Dataset entries
========================================================================

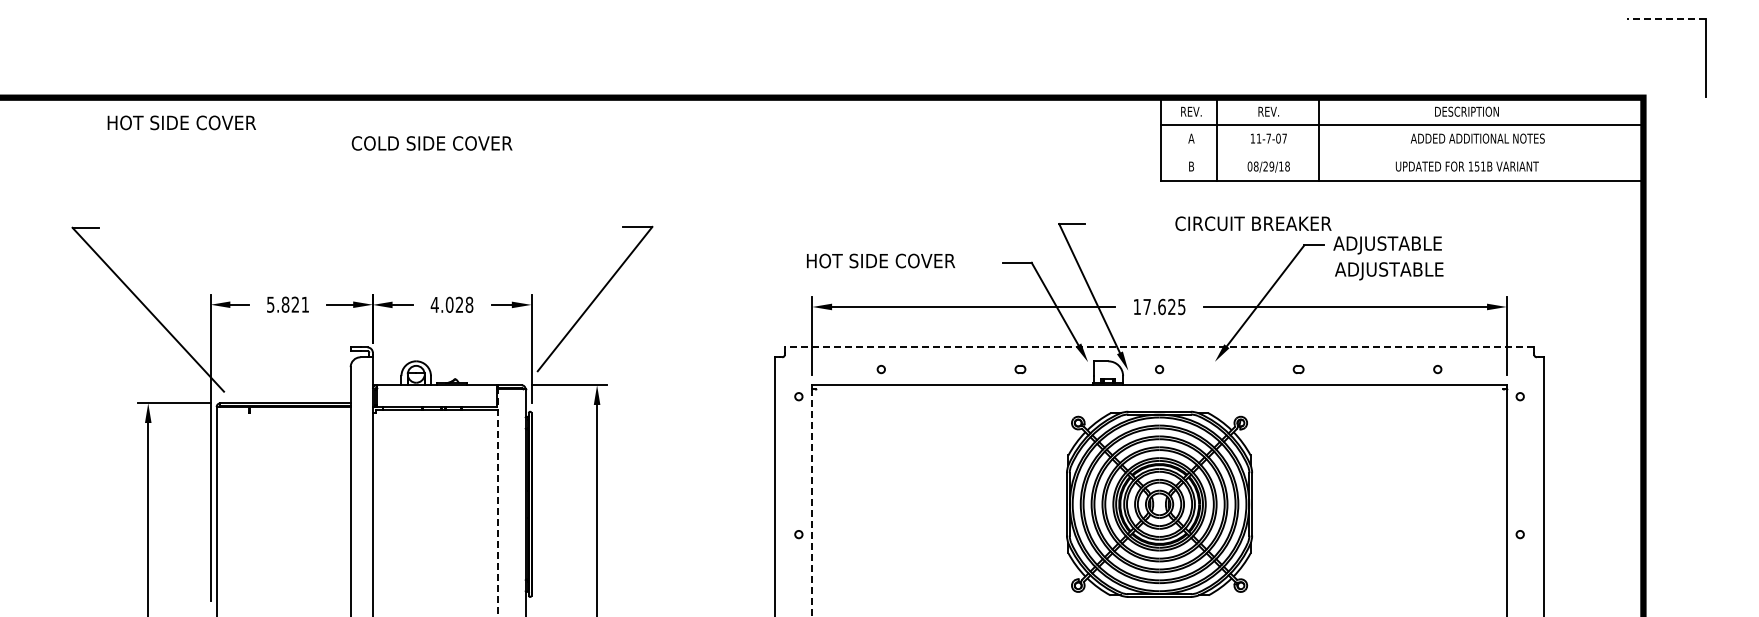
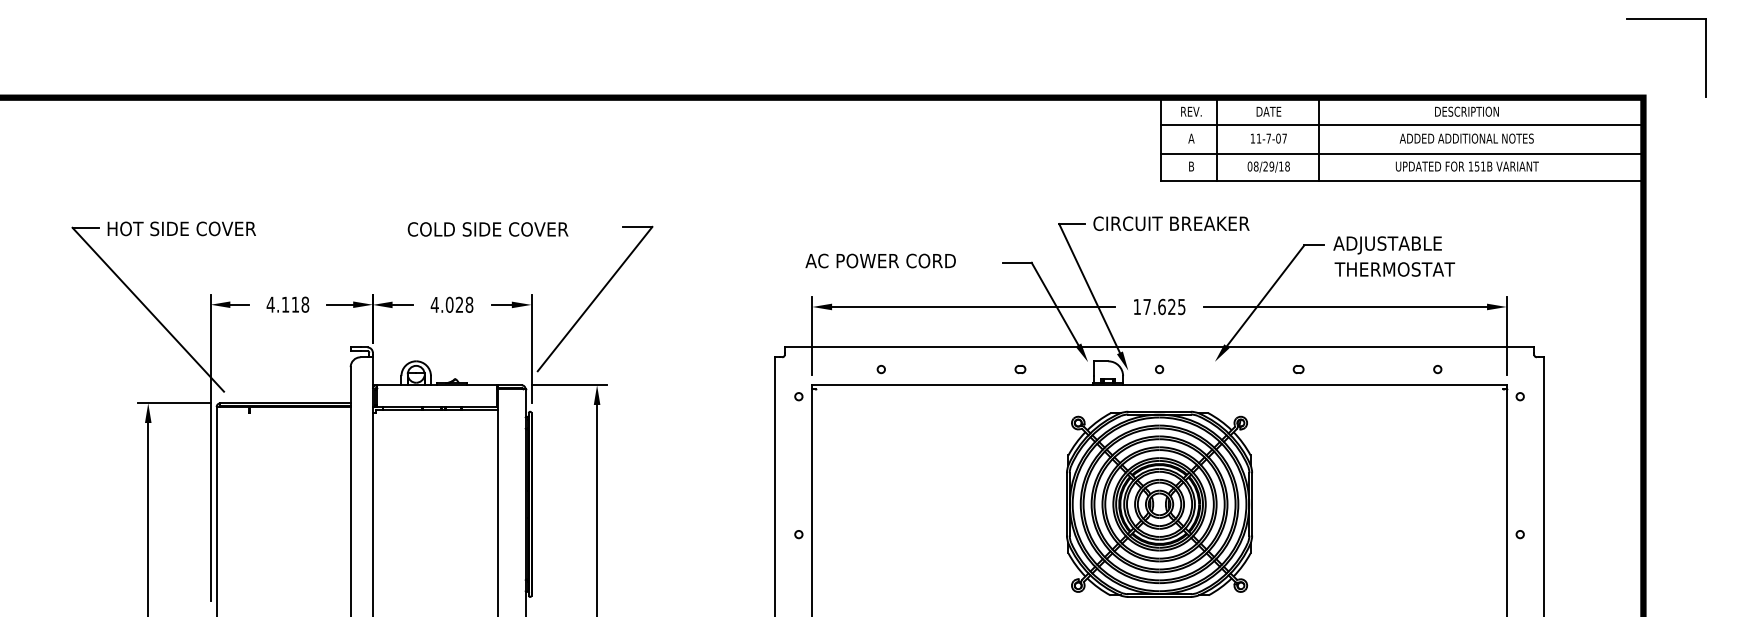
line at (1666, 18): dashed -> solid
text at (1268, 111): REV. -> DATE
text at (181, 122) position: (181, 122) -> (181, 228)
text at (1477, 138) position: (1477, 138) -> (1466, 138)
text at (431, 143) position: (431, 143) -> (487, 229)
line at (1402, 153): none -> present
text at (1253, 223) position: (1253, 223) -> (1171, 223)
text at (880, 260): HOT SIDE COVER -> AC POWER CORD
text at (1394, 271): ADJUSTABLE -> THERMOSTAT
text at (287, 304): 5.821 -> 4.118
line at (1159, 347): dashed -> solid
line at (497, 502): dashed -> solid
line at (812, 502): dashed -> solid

========================================================================

▸ WHAT YOU HAVE TO DO
Repeat every line of the records above word for word, leaving out the pictures.

▸ RESPONSE TO THIS TASK
line at (1666, 18): dashed -> solid
text at (1268, 111): REV. -> DATE
text at (181, 122) position: (181, 122) -> (181, 228)
text at (1477, 138) position: (1477, 138) -> (1466, 138)
text at (431, 143) position: (431, 143) -> (487, 229)
line at (1402, 153): none -> present
text at (1253, 223) position: (1253, 223) -> (1171, 223)
text at (880, 260): HOT SIDE COVER -> AC POWER CORD
text at (1394, 271): ADJUSTABLE -> THERMOSTAT
text at (287, 304): 5.821 -> 4.118
line at (1159, 347): dashed -> solid
line at (497, 502): dashed -> solid
line at (812, 502): dashed -> solid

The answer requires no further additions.